What you should do ->
Report every line of the material that contains the string "under".
##########
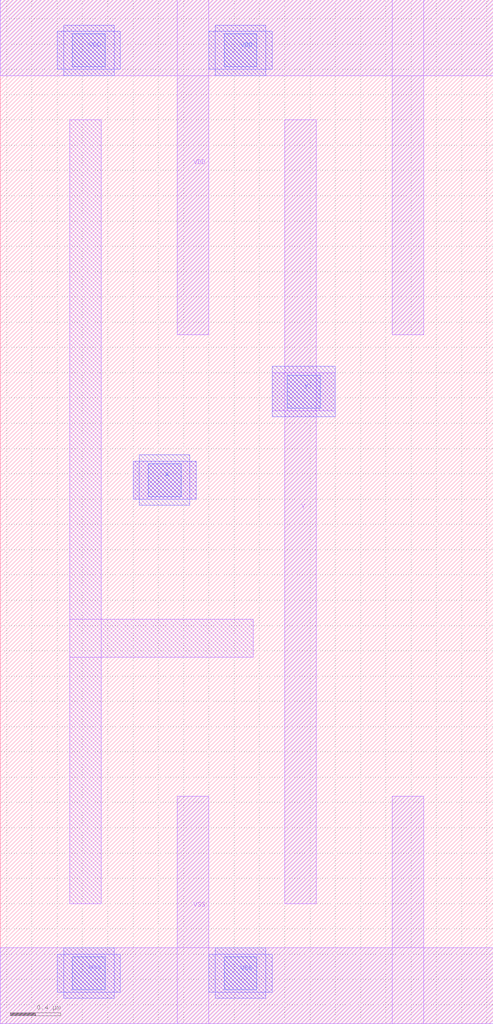
<source format=lef>
# Copyright 2022 Google LLC
# Licensed under the Apache License, Version 2.0 (the "License");
# you may not use this file except in compliance with the License.
# You may obtain a copy of the License at
#
#      http://www.apache.org/licenses/LICENSE-2.0
#
# Unless required by applicable law or agreed to in writing, software
# distributed under the License is distributed on an "AS IS" BASIS,
# WITHOUT WARRANTIES OR CONDITIONS OF ANY KIND, either express or implied.
# See the License for the specific language governing permissions and
# limitations under the License.
VERSION 5.7 ;
BUSBITCHARS "[]" ;
DIVIDERCHAR "/" ;

MACRO gf180mcu_osu_sc_12T_buf_2
  CLASS CORE ;
  ORIGIN 0.85 0.15 ;
  FOREIGN gf180mcu_osu_sc_12T_buf_2 -0.85 -0.15 ;
  SIZE 3.9 BY 8.1 ;
  SYMMETRY X Y ;
  SITE 12T ;
  PIN A
    DIRECTION INPUT ;
    USE SIGNAL ;
    PORT
      LAYER MET1 ;
        RECT 0.2 4 0.7 4.3 ;
      LAYER MET2 ;
        RECT 0.2 4 0.7 4.3 ;
        RECT 0.25 3.95 0.65 4.35 ;
      LAYER VIA12 ;
        RECT 0.32 4.02 0.58 4.28 ;
    END
  END A
  PIN VDD
    DIRECTION INOUT ;
    USE POWER ;
    SHAPE ABUTMENT ;
    PORT
      LAYER MET1 ;
        RECT -0.85 7.35 3.05 7.95 ;
        RECT 2.25 5.3 2.5 7.95 ;
        RECT 0.55 5.3 0.8 7.95 ;
      LAYER MET2 ;
        RECT 0.8 7.4 1.3 7.7 ;
        RECT 0.85 7.35 1.25 7.75 ;
        RECT -0.4 7.4 0.1 7.7 ;
        RECT -0.35 7.35 0.05 7.75 ;
      LAYER VIA12 ;
        RECT -0.28 7.42 -0.02 7.68 ;
        RECT 0.92 7.42 1.18 7.68 ;
    END
  END VDD
  PIN VSS
    DIRECTION INOUT ;
    USE GROUND ;
    PORT
      LAYER MET1 ;
        RECT -0.85 -0.15 3.05 0.45 ;
        RECT 2.25 -0.15 2.5 1.65 ;
        RECT 0.55 -0.15 0.8 1.65 ;
      LAYER MET2 ;
        RECT 0.8 0.1 1.3 0.4 ;
        RECT 0.85 0.05 1.25 0.45 ;
        RECT -0.4 0.1 0.1 0.4 ;
        RECT -0.35 0.05 0.05 0.45 ;
      LAYER VIA12 ;
        RECT -0.28 0.12 -0.02 0.38 ;
        RECT 0.92 0.12 1.18 0.38 ;
    END
  END VSS
  PIN Y
    DIRECTION OUTPUT ;
    USE SIGNAL ;
    PORT
      LAYER MET1 ;
        RECT 1.3 4.7 1.8 5 ;
        RECT 1.4 0.8 1.65 7 ;
      LAYER MET2 ;
        RECT 1.3 4.65 1.8 5.05 ;
      LAYER VIA12 ;
        RECT 1.42 4.72 1.68 4.98 ;
    END
  END Y
  OBS
    LAYER MET1 ;
      RECT -0.3 0.8 -0.05 7 ;
      RECT -0.3 2.75 1.15 3.05 ;
  END
END gf180mcu_osu_sc_12T_buf_2

</source>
##########
Exercise output ->
# Licensed under the Apache License, Version 2.0 (the "License");
# distributed under the License is distributed on an "AS IS" BASIS,
# limitations under the License.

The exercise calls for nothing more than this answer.